> [PROBLEM] Give back each entry unchanged, minus pictures.

______________________________

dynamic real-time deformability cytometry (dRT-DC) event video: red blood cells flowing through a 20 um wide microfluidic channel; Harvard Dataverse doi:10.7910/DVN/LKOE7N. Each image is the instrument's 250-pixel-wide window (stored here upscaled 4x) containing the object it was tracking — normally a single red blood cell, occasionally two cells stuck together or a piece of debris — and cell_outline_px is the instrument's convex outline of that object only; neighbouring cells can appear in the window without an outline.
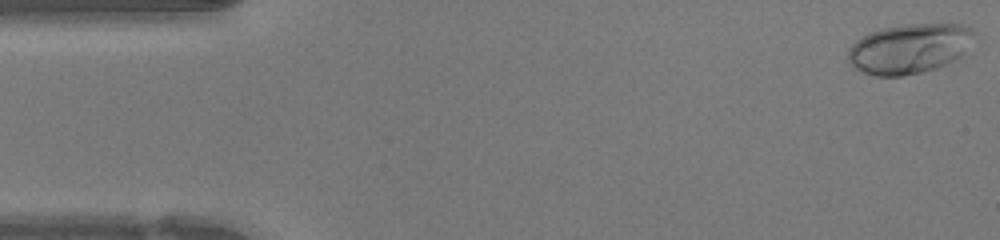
{"species": "human", "species_latin": "Homo sapiens", "temperature_condition": "warm", "stored_images_in_passage": 47, "camera_frame_rate_fps": 3000, "um_per_image_px": 0.085, "donor": {"sex": "female"}, "frame": {"image": 1, "passage_image": 1, "time_ms": 0.0, "image_size_px": [1000, 240], "cell_outline_px": [[976, 32], [960, 56], [936, 68], [920, 72], [900, 76], [876, 76], [864, 72], [856, 68], [852, 64], [848, 56], [848, 48], [856, 40], [868, 32], [884, 28], [904, 24], [964, 24]], "centroid_in_image_um": [77.26, 4.11], "position_along_channel_um": 7.7, "area_um2": 36.18}}
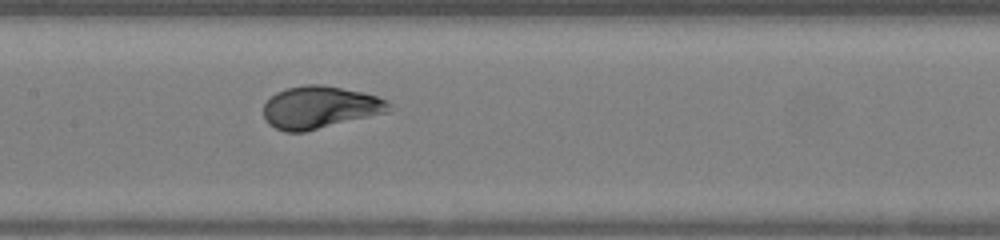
{"frame": {"image": 2, "passage_image": 22, "time_ms": 7.0, "image_size_px": [1000, 240], "cell_outline_px": [[396, 108], [388, 112], [304, 132], [284, 132], [268, 124], [264, 120], [264, 104], [276, 92], [288, 88], [304, 84], [320, 84], [360, 92], [376, 96], [388, 100]], "centroid_in_image_um": [27.21, 9.13], "position_along_channel_um": 180.2, "area_um2": 31.04}}
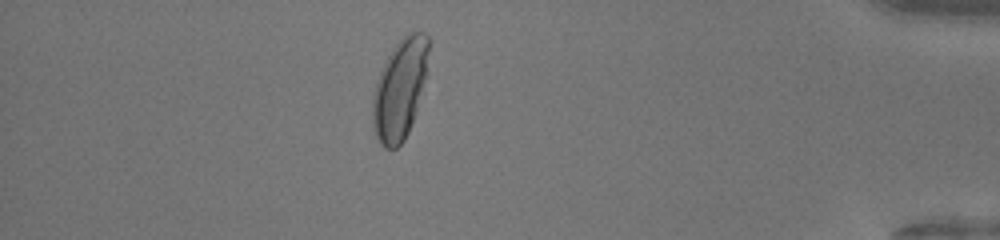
{"frame": {"image": 3, "passage_image": 41, "time_ms": 13.333, "image_size_px": [1000, 240], "cell_outline_px": [[428, 52], [424, 76], [416, 108], [408, 132], [404, 140], [396, 148], [384, 148], [380, 144], [372, 128], [372, 96], [380, 72], [392, 48], [408, 32], [424, 32], [428, 36]], "centroid_in_image_um": [33.94, 7.6], "position_along_channel_um": 401.3, "area_um2": 31.91}, "authors_computed_cell_mechanics": {"area_um2": 31.5588, "velocity_mm_per_s": 4.2614, "shape_relaxation_time_tau1_ms": 3.2657, "shape_relaxation_time_tau2_ms": null, "deformation_change_tau1": 0.2027, "deformation_change_tau2": null}}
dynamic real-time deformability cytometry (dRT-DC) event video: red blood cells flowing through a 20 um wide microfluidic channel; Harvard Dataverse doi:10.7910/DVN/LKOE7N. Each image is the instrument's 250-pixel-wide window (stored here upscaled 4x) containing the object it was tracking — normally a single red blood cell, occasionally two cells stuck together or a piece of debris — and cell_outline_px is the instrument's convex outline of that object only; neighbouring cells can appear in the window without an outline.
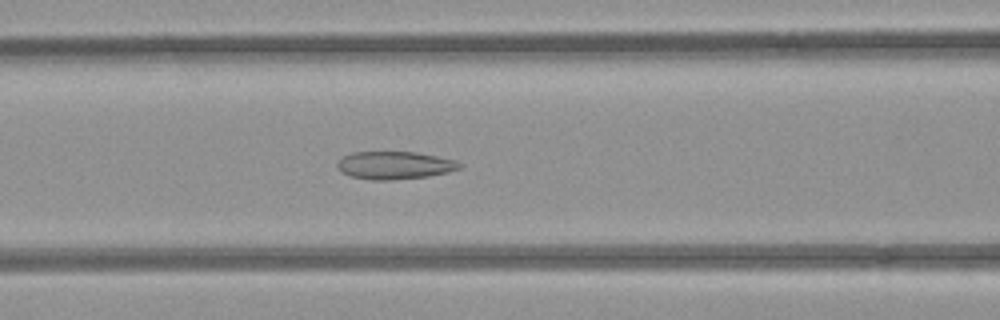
{"species": "common noctule bat (a hibernating species)", "species_latin": "Nyctalus noctula", "temperature_condition": "room temperature", "stored_images_in_passage": 51, "camera_frame_rate_fps": 3000, "um_per_image_px": 0.085, "animal": {"sex": "female", "body_mass_g": 21.9}, "frame": {"image": 1, "passage_image": 20, "time_ms": 6.333, "image_size_px": [1000, 320], "cell_outline_px": [[464, 164], [460, 168], [448, 172], [428, 176], [392, 180], [372, 180], [352, 176], [340, 172], [336, 164], [344, 156], [352, 152], [416, 152], [456, 160]], "centroid_in_image_um": [33.56, 14.05], "position_along_channel_um": 133.0, "area_um2": 19.77}}
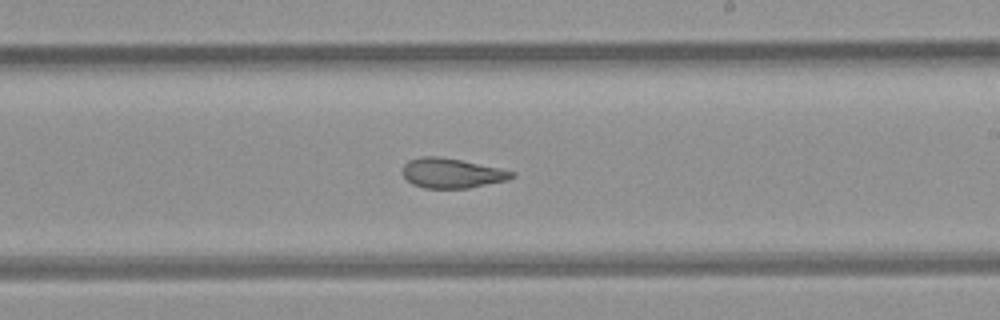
{"frame": {"image": 2, "passage_image": 29, "time_ms": 9.333, "image_size_px": [1000, 320], "cell_outline_px": [[516, 176], [508, 180], [468, 188], [424, 188], [412, 184], [400, 172], [404, 164], [408, 160], [420, 156], [440, 156], [500, 168], [516, 172]], "centroid_in_image_um": [38.39, 14.71], "position_along_channel_um": 250.6, "area_um2": 19.13}}
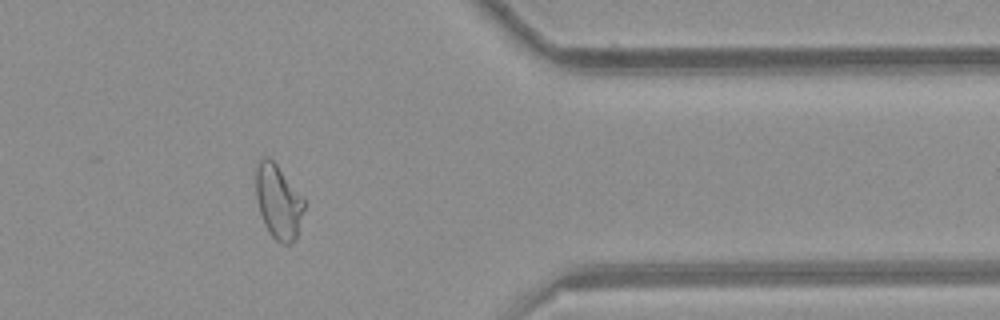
{"frame": {"image": 3, "passage_image": 41, "time_ms": 13.333, "image_size_px": [1000, 320], "cell_outline_px": [[304, 208], [296, 240], [288, 244], [280, 244], [268, 232], [264, 224], [260, 212], [256, 196], [252, 168], [256, 160], [260, 156], [268, 156], [276, 164], [304, 196]], "centroid_in_image_um": [23.6, 17.06], "position_along_channel_um": 387.8, "area_um2": 21.73}, "authors_computed_cell_mechanics": {"area_um2": 22.1374, "velocity_mm_per_s": 3.9222, "shape_relaxation_time_tau1_ms": null, "shape_relaxation_time_tau2_ms": 1.8718, "deformation_change_tau1": null, "deformation_change_tau2": 0.0798}}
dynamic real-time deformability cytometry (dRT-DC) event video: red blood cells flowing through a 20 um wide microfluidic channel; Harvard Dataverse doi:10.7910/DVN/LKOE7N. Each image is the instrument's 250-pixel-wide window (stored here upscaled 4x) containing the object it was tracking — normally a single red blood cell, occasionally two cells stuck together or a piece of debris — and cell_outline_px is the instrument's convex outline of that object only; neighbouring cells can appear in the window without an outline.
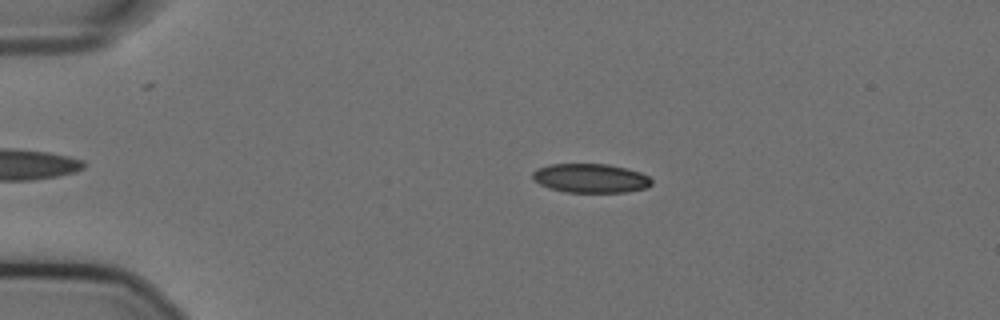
{"species": "Egyptian fruit bat (a non-hibernating species)", "species_latin": "Rousettus aegyptiacus", "temperature_condition": "cold", "stored_images_in_passage": 51, "camera_frame_rate_fps": 3000, "um_per_image_px": 0.085, "animal": {"sex": "female"}, "frame": {"image": 1, "passage_image": 7, "time_ms": 2.0, "image_size_px": [1000, 320], "cell_outline_px": [[652, 184], [648, 188], [624, 192], [564, 192], [548, 188], [532, 180], [532, 172], [536, 168], [548, 164], [608, 164], [640, 172], [648, 176], [652, 180]], "centroid_in_image_um": [50.16, 15.15], "position_along_channel_um": 34.8, "area_um2": 20.35}}
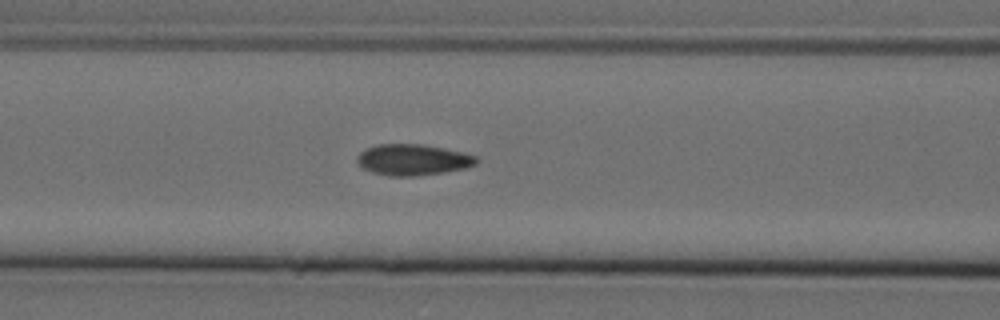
{"frame": {"image": 2, "passage_image": 19, "time_ms": 6.0, "image_size_px": [1000, 320], "cell_outline_px": [[480, 160], [476, 164], [464, 168], [444, 172], [416, 176], [388, 176], [372, 172], [364, 168], [356, 160], [356, 156], [364, 148], [376, 144], [420, 144], [444, 148], [476, 156]], "centroid_in_image_um": [35.06, 13.57], "position_along_channel_um": 131.5, "area_um2": 21.62}}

______________________________

> [ANSWER BELOW]
dynamic real-time deformability cytometry (dRT-DC) event video: red blood cells flowing through a 20 um wide microfluidic channel; Harvard Dataverse doi:10.7910/DVN/LKOE7N. Each image is the instrument's 250-pixel-wide window (stored here upscaled 4x) containing the object it was tracking — normally a single red blood cell, occasionally two cells stuck together or a piece of debris — and cell_outline_px is the instrument's convex outline of that object only; neighbouring cells can appear in the window without an outline.
{"species": "human", "species_latin": "Homo sapiens", "temperature_condition": "warm", "stored_images_in_passage": 47, "camera_frame_rate_fps": 3000, "um_per_image_px": 0.085, "donor": {"sex": "female"}, "frame": {"image": 1, "passage_image": 1, "time_ms": 0.0, "image_size_px": [1000, 240], "cell_outline_px": [[976, 32], [960, 56], [936, 68], [920, 72], [900, 76], [876, 76], [864, 72], [856, 68], [852, 64], [848, 56], [848, 48], [856, 40], [868, 32], [884, 28], [904, 24], [964, 24]], "centroid_in_image_um": [77.26, 4.11], "position_along_channel_um": 7.7, "area_um2": 36.18}}
{"frame": {"image": 2, "passage_image": 22, "time_ms": 7.0, "image_size_px": [1000, 240], "cell_outline_px": [[396, 108], [388, 112], [304, 132], [284, 132], [268, 124], [264, 120], [264, 104], [276, 92], [288, 88], [304, 84], [320, 84], [360, 92], [376, 96], [388, 100]], "centroid_in_image_um": [27.21, 9.13], "position_along_channel_um": 180.2, "area_um2": 31.04}}
{"frame": {"image": 3, "passage_image": 41, "time_ms": 13.333, "image_size_px": [1000, 240], "cell_outline_px": [[428, 52], [424, 76], [416, 108], [408, 132], [404, 140], [396, 148], [384, 148], [380, 144], [372, 128], [372, 96], [380, 72], [392, 48], [408, 32], [424, 32], [428, 36]], "centroid_in_image_um": [33.94, 7.6], "position_along_channel_um": 401.3, "area_um2": 31.91}, "authors_computed_cell_mechanics": {"area_um2": 31.5588, "velocity_mm_per_s": 4.2614, "shape_relaxation_time_tau1_ms": 3.2657, "shape_relaxation_time_tau2_ms": null, "deformation_change_tau1": 0.2027, "deformation_change_tau2": null}}
dynamic real-time deformability cytometry (dRT-DC) event video: red blood cells flowing through a 20 um wide microfluidic channel; Harvard Dataverse doi:10.7910/DVN/LKOE7N. Each image is the instrument's 250-pixel-wide window (stored here upscaled 4x) containing the object it was tracking — normally a single red blood cell, occasionally two cells stuck together or a piece of debris — and cell_outline_px is the instrument's convex outline of that object only; neighbouring cells can appear in the window without an outline.
{"species": "common noctule bat (a hibernating species)", "species_latin": "Nyctalus noctula", "temperature_condition": "room temperature", "stored_images_in_passage": 51, "camera_frame_rate_fps": 3000, "um_per_image_px": 0.085, "animal": {"sex": "female", "body_mass_g": 21.9}, "frame": {"image": 1, "passage_image": 20, "time_ms": 6.333, "image_size_px": [1000, 320], "cell_outline_px": [[464, 164], [460, 168], [448, 172], [428, 176], [392, 180], [372, 180], [352, 176], [340, 172], [336, 164], [344, 156], [352, 152], [416, 152], [456, 160]], "centroid_in_image_um": [33.56, 14.05], "position_along_channel_um": 133.0, "area_um2": 19.77}}
{"frame": {"image": 2, "passage_image": 29, "time_ms": 9.333, "image_size_px": [1000, 320], "cell_outline_px": [[516, 176], [508, 180], [468, 188], [424, 188], [412, 184], [400, 172], [404, 164], [408, 160], [420, 156], [440, 156], [500, 168], [516, 172]], "centroid_in_image_um": [38.39, 14.71], "position_along_channel_um": 250.6, "area_um2": 19.13}}
{"frame": {"image": 3, "passage_image": 41, "time_ms": 13.333, "image_size_px": [1000, 320], "cell_outline_px": [[304, 208], [296, 240], [288, 244], [280, 244], [268, 232], [264, 224], [260, 212], [256, 196], [252, 168], [256, 160], [260, 156], [268, 156], [276, 164], [304, 196]], "centroid_in_image_um": [23.6, 17.06], "position_along_channel_um": 387.8, "area_um2": 21.73}, "authors_computed_cell_mechanics": {"area_um2": 22.1374, "velocity_mm_per_s": 3.9222, "shape_relaxation_time_tau1_ms": null, "shape_relaxation_time_tau2_ms": 1.8718, "deformation_change_tau1": null, "deformation_change_tau2": 0.0798}}
dynamic real-time deformability cytometry (dRT-DC) event video: red blood cells flowing through a 20 um wide microfluidic channel; Harvard Dataverse doi:10.7910/DVN/LKOE7N. Each image is the instrument's 250-pixel-wide window (stored here upscaled 4x) containing the object it was tracking — normally a single red blood cell, occasionally two cells stuck together or a piece of debris — and cell_outline_px is the instrument's convex outline of that object only; neighbouring cells can appear in the window without an outline.
{"species": "Egyptian fruit bat (a non-hibernating species)", "species_latin": "Rousettus aegyptiacus", "temperature_condition": "cold", "stored_images_in_passage": 51, "camera_frame_rate_fps": 3000, "um_per_image_px": 0.085, "animal": {"sex": "female"}, "frame": {"image": 1, "passage_image": 7, "time_ms": 2.0, "image_size_px": [1000, 320], "cell_outline_px": [[652, 184], [648, 188], [624, 192], [564, 192], [548, 188], [532, 180], [532, 172], [536, 168], [548, 164], [608, 164], [640, 172], [648, 176], [652, 180]], "centroid_in_image_um": [50.16, 15.15], "position_along_channel_um": 34.8, "area_um2": 20.35}}
{"frame": {"image": 2, "passage_image": 19, "time_ms": 6.0, "image_size_px": [1000, 320], "cell_outline_px": [[480, 160], [476, 164], [464, 168], [444, 172], [416, 176], [388, 176], [372, 172], [364, 168], [356, 160], [356, 156], [364, 148], [376, 144], [420, 144], [444, 148], [476, 156]], "centroid_in_image_um": [35.06, 13.57], "position_along_channel_um": 131.5, "area_um2": 21.62}}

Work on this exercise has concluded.